価値の発見。茶の湯との出会いが「芸術」へと昇華させた転換期
信楽焼の歴史における最初の、そして最大の転換点が訪れるのは、室町時代から安土桃山時代にかけてです。この時期に隆盛を極めた「茶の湯」、特に「わび茶」と呼ばれる、質素で静かな趣を重んじる茶のスタイルが、信楽焼の運命を劇的に変えました。
それまでの茶の世界では、中国から輸入された豪華絢爛な道具(唐物)が珍重されていました。しかし、村田珠光(むらたじゅこう)や千利休(せんのりきゅう)といった茶人たちは、そうした既成概念に疑問を投げかけ、ありふれた国産の道具の中に新たな美を見出したのです。彼らは、信楽の農民が種籾や水を入れるために使っていた、無骨で飾り気のない壺や甕(かめ)にこそ、侘茶の精神が宿ると考えました。
この価値観の転換を象徴するのが、「見立て(みたて)」という日本独自の美意識です。本来はまったく異なる用途で作られたものを、別の価値あるものとして見出す、という考え方です。これにより、単なる雑器であった信楽焼の壺は、茶人たちの審美眼によって選び出され、茶室で花を生けるための花入や、水を蓄える水指(みずさし)として、新たな命を吹き込まれました。

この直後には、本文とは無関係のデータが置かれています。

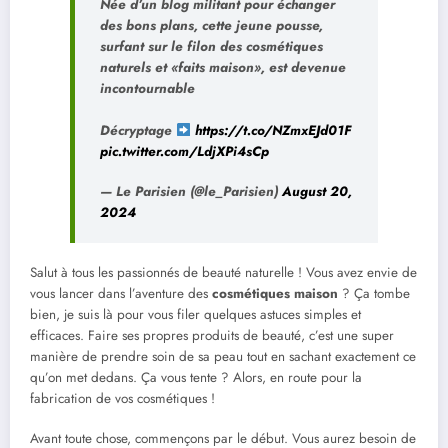
Née d’un blog militant pour échanger
des bons plans, cette jeune pousse,
surfant sur le filon des cosmétiques
naturels et «faits maison», est devenue
incontournable
Décryptage
https://t.co/NZmxEJd01F
pic.twitter.com/LdjXPi4sCp
— Le Parisien (@le_Parisien)
August 20,
2024
Salut à tous les passionnés de beauté naturelle ! Vous avez envie de
vous lancer dans l’aventure des
cosmétiques maison
? Ça tombe
bien, je suis là pour vous filer quelques astuces simples et
efficaces. Faire ses propres produits de beauté, c’est une super
manière de prendre soin de sa peau tout en sachant exactement ce
qu’on met dedans. Ça vous tente ? Alors, en route pour la
fabrication de vos cosmétiques !
Avant toute chose, commençons par le début. Vous aurez besoin de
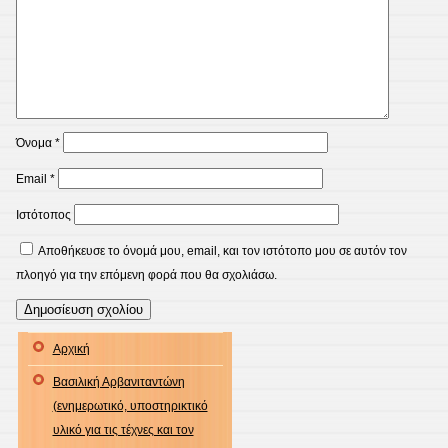
Όνομα
*
Email
*
Ιστότοπος
Αποθήκευσε το όνομά μου, email, και τον ιστότοπο μου σε αυτόν τον
πλοηγό για την επόμενη φορά που θα σχολιάσω.
Αρχική
Βασιλική Αρβανιταντώνη
(ενημερωτικό, υποστηρικτικό
υλικό για τις τέχνες και τον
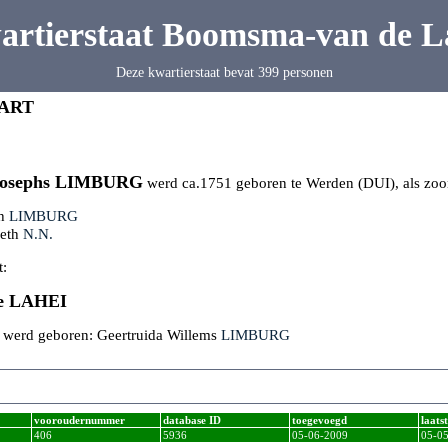
artierstaat Boomsma-van de L
Deze kwartierstaat bevat 399 personen
ART
Josephs
LIMBURG
werd ca.1751 geboren te Werden (DUI), als zoo
ph
LIMBURG
beth
N.N.
t:
de
LAHEI
k werd geboren: Geertruida Willems
LIMBURG
vooroudernummer
database ID
toegevoegd
laats
406
5936
05-06-2009
05-0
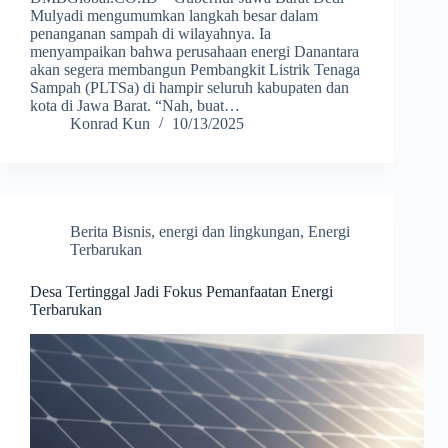
Mulyadi mengumumkan langkah besar dalam
penanganan sampah di wilayahnya. Ia
menyampaikan bahwa perusahaan energi Danantara
akan segera membangun Pembangkit Listrik Tenaga
Sampah (PLTSa) di hampir seluruh kabupaten dan
kota di Jawa Barat. “Nah, buat…
Konrad Kun
10/13/2025
Berita Bisnis
,
energi dan lingkungan
,
Energi
Terbarukan
Desa Tertinggal Jadi Fokus Pemanfaatan Energi
Terbarukan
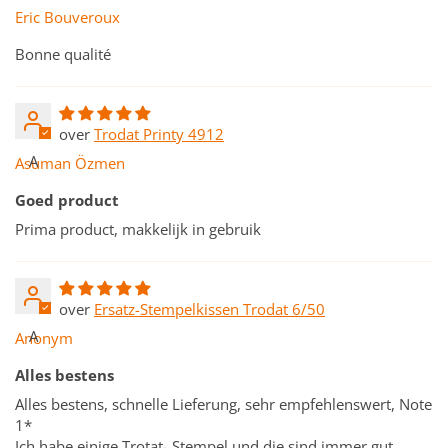
Eric Bouveroux
Bonne qualité
Trodat Printy 4912
A
Asuman Özmen
Goed product
Prima product, makkelijk in gebruik
Ersatz-Stempelkissen Trodat 6/50
A
Anonym
Alles bestens
Alles bestens, schnelle Lieferung, sehr empfehlenswert, Note
1*
Ich habe einige Trotat- Stempel und die sind immer gut.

さらに千利休は、すでにあるものを見立てるだけでなく、一歩踏み込み、自らの好みを信楽の陶工に直接伝え、オリジナルの茶道具を作らせるようになります。これにより、信楽焼は「発見される美」から「創造される美」へと昇華され、単なる実用品から、日本の精神文化を代表する芸術品としての地位を確立しました。この茶の湯との出会いこそが、信楽焼が全国にその名を知らしめ、後世にまで語り継がれることになる、最初の大きな飛躍だったのです。

画像協力:卯山窯(株)卯山製陶
大衆化と産業化。江戸から近代へ、暮らしを支える主力製品の変遷
安土桃山時代に芸術的な頂点を迎えた信楽焼は、続く江戸時代に入ると、再びその姿を大きく変えていきます。この時代の大きな技術革新は、山の斜面を利用して複数の焼成室を連ねた、巨大な「登窯(のぼりがま)」の導入でした。この登窯によって、一度に大量の製品を焼き上げることが可能となり、信楽焼は本格的な産業化の時代へと突入します。
徳川将軍家に献上する宇治茶を詰めるための「御茶壺(おちゃつぼ)」といった高級品を生産する一方で、信楽焼は、再び庶民の日常の器として広く使われるようになります。高価であった京焼などの代替品として、安価で丈夫な徳利や食器が大量に生産され、江戸をはじめとする全国の都市へ供給されるようになったのです。芸術品としての価値を保ちながらも、多くの人々の暮らしに寄り添う大衆品の一大供給地となる。この2つの役割を同時に担うことで、信楽焼は産地としての基盤をより強固なものにしていきました。
この「時代のニーズを的確に捉え、主力製品を転換していく」という信楽焼の特性は、近代化の波が押し寄せた明治・昭和期に、さらに顕著になります。鉄道網の普及は、旅行という新たな文化を生み、信楽焼は陶器製の水筒「汽車土瓶(きしゃどびん)」を量産し、全国の旅人たちの需要に応えました。

そして、近代の信楽焼を象徴する最大のヒット商品が、陶製の暖房器具「火鉢(ひばち)」です。急な加熱や冷却に強いという信楽の土の特性を最大限に生かした火鉢は、その品質の高さから絶大な支持を集め、一時は全国シェアの9割を占めるほどの主力製品となりました。
さらに、現代の信楽焼のもう1つの顔である狸の置物もこの頃に登場します。1951年(昭和26年)に昭和天皇が信楽を行幸された際、沿道に並べられた無数の狸の置物に天皇陛下が感銘を受けられ、その出来事が報道されると、信楽の狸は商売繁盛の縁起物として全国的な知名度を獲得し、今日に至る不動の地位を築いたのです。
戦後から現代へ。暮らしの変化に応え続ける「適応」のDNA
第二次世界大戦後、人々の生活様式が大きく変化し、火鉢の需要が激減すると、信楽の地はまたしても大きな危機に直面します。しかし、信楽の職人たちはここでも驚くべき速さで次の市場へと事業を転換させました。観葉植物ブームに着目して植木鉢の生産に乗り出し、次いで建築ラッシュの需要を捉えて建築用タイルの分野に進出したのです。
その技術力の高さは、国会議事堂の屋根瓦や、1970年の大阪万博のシンボル「太陽の塔」の背面に輝く「黒い太陽」といった、国家的なプロジェクトに採用されたことでも証明されています。